→ Task item: Please reproduce the listing below word for word, leaving the pictures out of your answer.

:: Supplied records

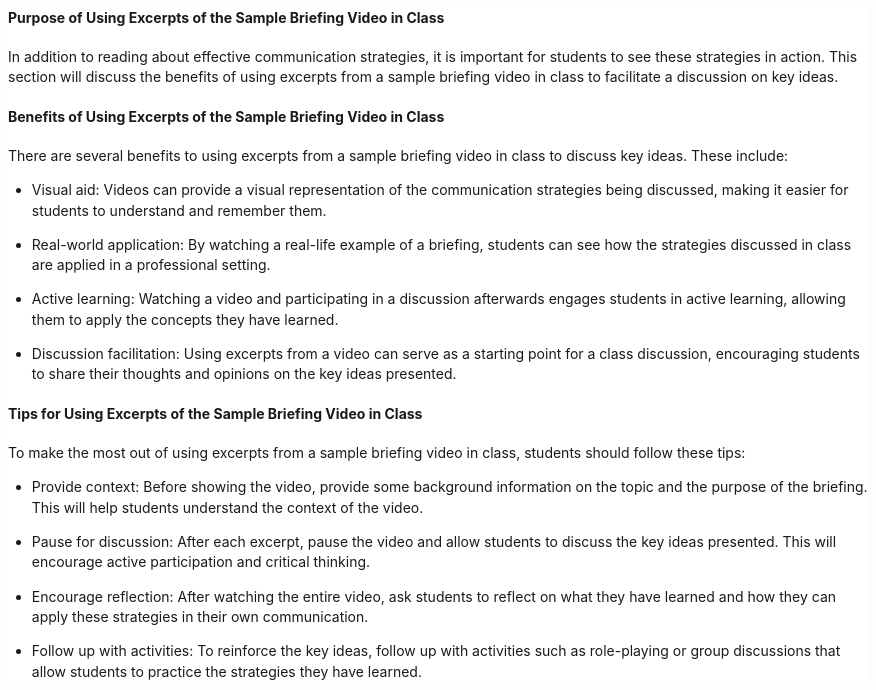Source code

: 
#### Purpose of Using Excerpts of the Sample Briefing Video in Class



In addition to reading about effective communication strategies, it is important for students to see these strategies in action. This section will discuss the benefits of using excerpts from a sample briefing video in class to facilitate a discussion on key ideas.



#### Benefits of Using Excerpts of the Sample Briefing Video in Class



There are several benefits to using excerpts from a sample briefing video in class to discuss key ideas. These include:



- Visual aid: Videos can provide a visual representation of the communication strategies being discussed, making it easier for students to understand and remember them.



- Real-world application: By watching a real-life example of a briefing, students can see how the strategies discussed in class are applied in a professional setting.



- Active learning: Watching a video and participating in a discussion afterwards engages students in active learning, allowing them to apply the concepts they have learned.



- Discussion facilitation: Using excerpts from a video can serve as a starting point for a class discussion, encouraging students to share their thoughts and opinions on the key ideas presented.



#### Tips for Using Excerpts of the Sample Briefing Video in Class



To make the most out of using excerpts from a sample briefing video in class, students should follow these tips:



- Provide context: Before showing the video, provide some background information on the topic and the purpose of the briefing. This will help students understand the context of the video.



- Pause for discussion: After each excerpt, pause the video and allow students to discuss the key ideas presented. This will encourage active participation and critical thinking.



- Encourage reflection: After watching the entire video, ask students to reflect on what they have learned and how they can apply these strategies in their own communication.



- Follow up with activities: To reinforce the key ideas, follow up with activities such as role-playing or group discussions that allow students to practice the strategies they have learned.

::::

→ Response to this task:
Source code

: 
#### Purpose of Using Excerpts of the Sample Briefing Video in Class



In addition to reading about effective communication strategies, it is important for students to see these strategies in action. This section will discuss the benefits of using excerpts from a sample briefing video in class to facilitate a discussion on key ideas.



#### Benefits of Using Excerpts of the Sample Briefing Video in Class



There are several benefits to using excerpts from a sample briefing video in class to discuss key ideas. These include:



- Visual aid: Videos can provide a visual representation of the communication strategies being discussed, making it easier for students to understand and remember them.



- Real-world application: By watching a real-life example of a briefing, students can see how the strategies discussed in class are applied in a professional setting.



- Active learning: Watching a video and participating in a discussion afterwards engages students in active learning, allowing them to apply the concepts they have learned.



- Discussion facilitation: Using excerpts from a video can serve as a starting point for a class discussion, encouraging students to share their thoughts and opinions on the key ideas presented.



#### Tips for Using Excerpts of the Sample Briefing Video in Class



To make the most out of using excerpts from a sample briefing video in class, students should follow these tips:



- Provide context: Before showing the video, provide some background information on the topic and the purpose of the briefing. This will help students understand the context of the video.



- Pause for discussion: After each excerpt, pause the video and allow students to discuss the key ideas presented. This will encourage active participation and critical thinking.



- Encourage reflection: After watching the entire video, ask students to reflect on what they have learned and how they can apply these strategies in their own communication.



- Follow up with activities: To reinforce the key ideas, follow up with activities such as role-playing or group discussions that allow students to practice the strategies they have learned.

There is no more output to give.